Rates of non-Hodgkin lymphoma increase steadily with age. Up to 45 years NHL is more common among males than females.

===Australia===
Around 6600 people are diagnosed with non-Hodgkin lymphoma in Australia each year.

=== Canada ===
In Canada NHL is the fifth most common cancer in males and sixth most common cancer in females. The lifetime probability of developing a lymphoid cancer is 1 in 44 for males, and 1 in 51 for females.

===United Kingdom===
On average, according to data for the 2014–2016 period, around 13,900 people are diagnosed with NHL yearly. It is the sixth most common cancer in the UK, and is the eleventh most common cause of cancer death accounting for around 4,900 deaths per year.

=== United States ===
Age adjusted data from 2012 to 2016 shows about 19.6 cases of NHL per 100,000 adults per year, 5.6 deaths per 100,000 adults per year, and around 694,704 people living with non-Hodgkin lymphoma. About 2.2 percent of men and women will be diagnosed with NHL at some point during their lifetime.

The American Cancer Society lists non-Hodgkin lymphoma as one of the most common cancers in the United States, accounting for about 4% of all cancers.

==History==
While consensus was rapidly reached on the classification of Hodgkin lymphoma, there remained a large group of very different diseases requiring further classification. The Rappaport classification, proposed by Henry Rappaport in 1956 and 1966, became the first widely accepted classification of lymphomas other than Hodgkin. Following its publication in 1982, the Working Formulation became the standard classification for this group of diseases. It introduced the term non-Hodgkin lymphoma or NHL and defined three grades of lymphoma.

NHL consists of many different conditions that have little in common with each other. They are grouped by their aggressiveness. Less aggressive non-Hodgkin lymphomas are compatible with a long survival while more aggressive non-Hodgkin lymphomas can be rapidly fatal without treatment.
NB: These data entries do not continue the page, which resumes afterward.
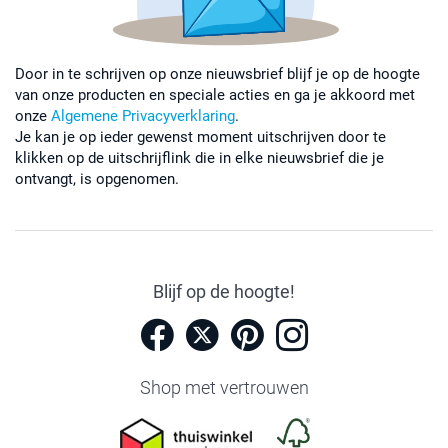
Door in te schrijven op onze nieuwsbrief blijf je op de hoogte
van onze producten en speciale acties en ga je akkoord met
onze
Algemene Privacyverklaring
.
Je kan je op ieder gewenst moment uitschrijven door te
klikken op de uitschrijflink die in elke nieuwsbrief die je
ontvangt, is opgenomen.
Blijf op de hoogte!
Shop met vertrouwen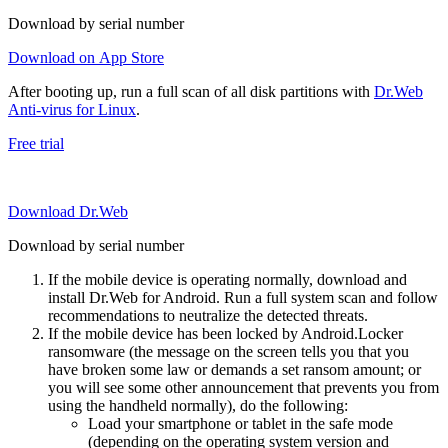
Download by serial number
Download on App Store
After booting up, run a full scan of all disk partitions with
Dr.Web
Anti-virus for Linux
.
Free trial
Download Dr.Web
Download by serial number
If the mobile device is operating normally, download and
install Dr.Web for Android. Run a full system scan and follow
recommendations to neutralize the detected threats.
If the mobile device has been locked by Android.Locker
ransomware (the message on the screen tells you that you
have broken some law or demands a set ransom amount; or
you will see some other announcement that prevents you from
using the handheld normally), do the following:
Load your smartphone or tablet in the safe mode
(depending on the operating system version and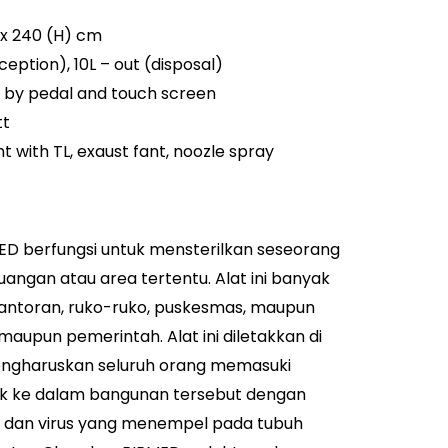
) x 240 (H) cm
ception), 10L – out (disposal)
d by pedal and touch screen
tt
t with TL, exaust fant, noozle spray
D berfungsi untuk mensterilkan seseorang
angan atau area tertentu. Alat ini banyak
antoran, ruko-ruko, puskesmas, maupun
aupun pemerintah. Alat ini diletakkan di
ngharuskan seluruh orang memasuki
k ke dalam bangunan tersebut dengan
n dan virus yang menempel pada tubuh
Without further narrowing, the label is of limited usefulness for people or doctors. The subtypes of lymphoma are listed there.

Nevertheless, the Working Formulation and the NHL category continue to be used by many. To this day, lymphoma statistics are compiled as Hodgkin's versus non-Hodgkin lymphomas by major cancer agencies, including the US National Cancer Institute in its SEER program, the Canadian Cancer Society and the IARC.